In the material below, how many lines contain the string "telefonu"? Reply with the number only.

┌──

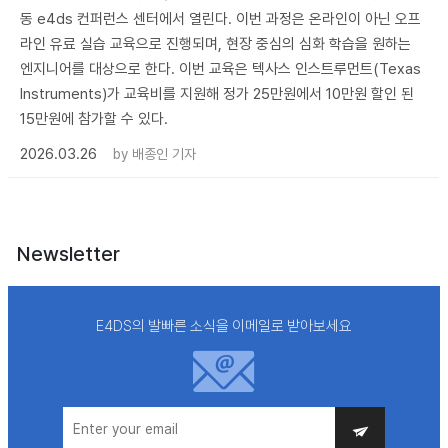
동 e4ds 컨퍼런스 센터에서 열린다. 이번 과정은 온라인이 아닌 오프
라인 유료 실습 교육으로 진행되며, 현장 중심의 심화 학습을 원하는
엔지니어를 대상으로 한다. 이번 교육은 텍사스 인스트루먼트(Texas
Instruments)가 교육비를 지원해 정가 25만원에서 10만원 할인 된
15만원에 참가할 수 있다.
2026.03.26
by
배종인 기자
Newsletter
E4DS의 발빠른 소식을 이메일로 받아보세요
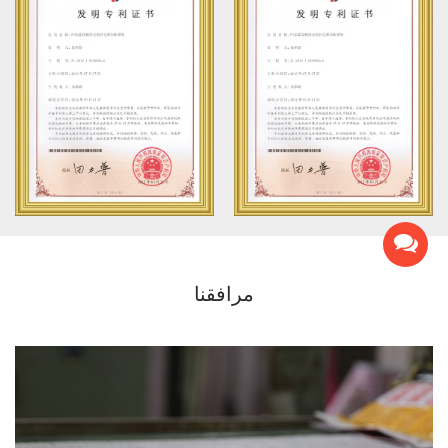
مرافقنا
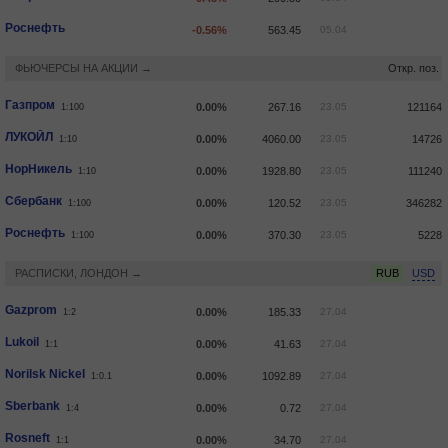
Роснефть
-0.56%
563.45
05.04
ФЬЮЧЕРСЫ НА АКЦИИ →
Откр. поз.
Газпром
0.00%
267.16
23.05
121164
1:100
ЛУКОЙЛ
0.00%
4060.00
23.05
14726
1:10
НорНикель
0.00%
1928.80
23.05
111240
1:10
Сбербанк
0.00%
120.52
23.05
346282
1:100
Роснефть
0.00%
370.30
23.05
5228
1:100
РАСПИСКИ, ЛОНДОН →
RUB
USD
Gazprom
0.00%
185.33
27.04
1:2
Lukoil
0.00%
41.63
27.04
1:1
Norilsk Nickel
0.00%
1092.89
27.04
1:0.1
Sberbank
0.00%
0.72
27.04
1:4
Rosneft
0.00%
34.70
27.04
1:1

└──
┌──

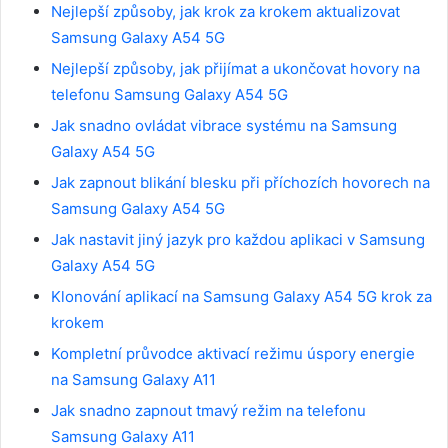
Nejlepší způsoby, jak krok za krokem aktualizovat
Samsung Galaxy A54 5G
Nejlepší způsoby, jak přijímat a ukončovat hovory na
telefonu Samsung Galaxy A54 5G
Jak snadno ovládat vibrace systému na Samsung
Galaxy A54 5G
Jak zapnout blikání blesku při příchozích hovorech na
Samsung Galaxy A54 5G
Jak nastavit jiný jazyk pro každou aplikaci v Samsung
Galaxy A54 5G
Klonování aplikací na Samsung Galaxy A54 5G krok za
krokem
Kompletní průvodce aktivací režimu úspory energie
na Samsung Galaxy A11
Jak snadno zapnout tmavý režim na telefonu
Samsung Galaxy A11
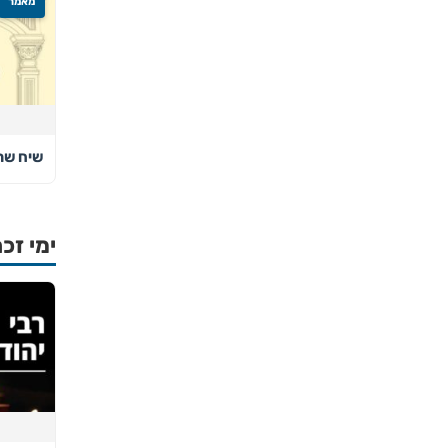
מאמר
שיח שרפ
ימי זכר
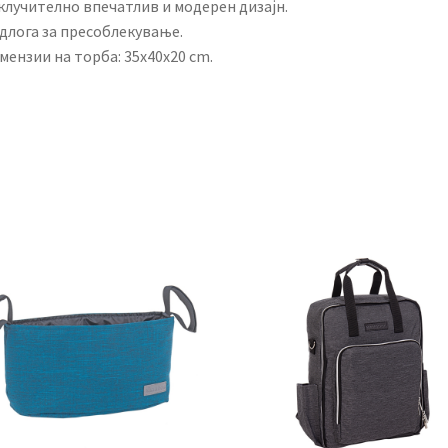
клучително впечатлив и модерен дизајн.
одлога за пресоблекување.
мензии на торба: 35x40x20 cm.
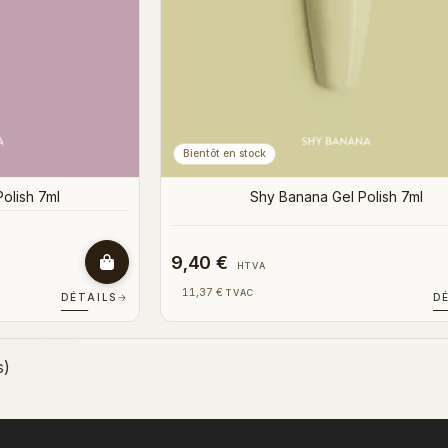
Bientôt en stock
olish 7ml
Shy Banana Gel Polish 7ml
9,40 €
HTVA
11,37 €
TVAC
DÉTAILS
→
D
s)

└──
┌──

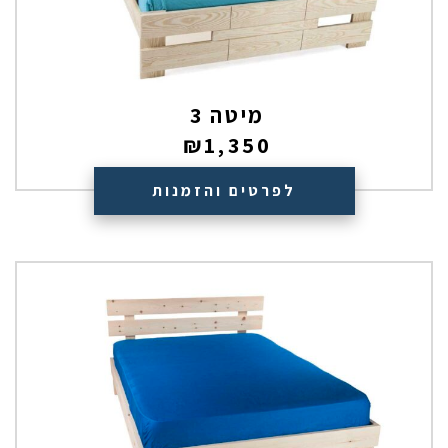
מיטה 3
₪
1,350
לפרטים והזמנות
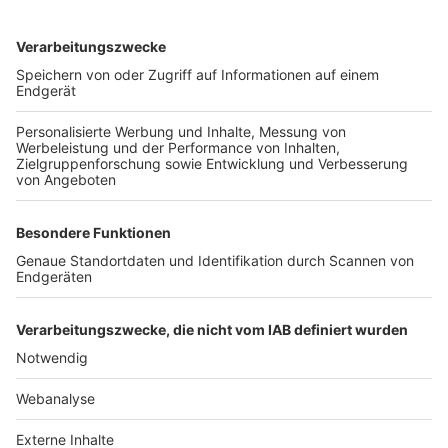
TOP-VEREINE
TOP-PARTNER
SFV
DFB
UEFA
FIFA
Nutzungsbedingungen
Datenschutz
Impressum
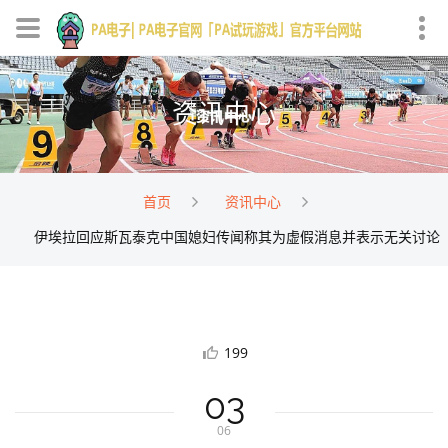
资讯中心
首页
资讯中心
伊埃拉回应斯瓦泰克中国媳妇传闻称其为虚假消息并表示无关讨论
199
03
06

└──

* RESPONSE BELOW: 2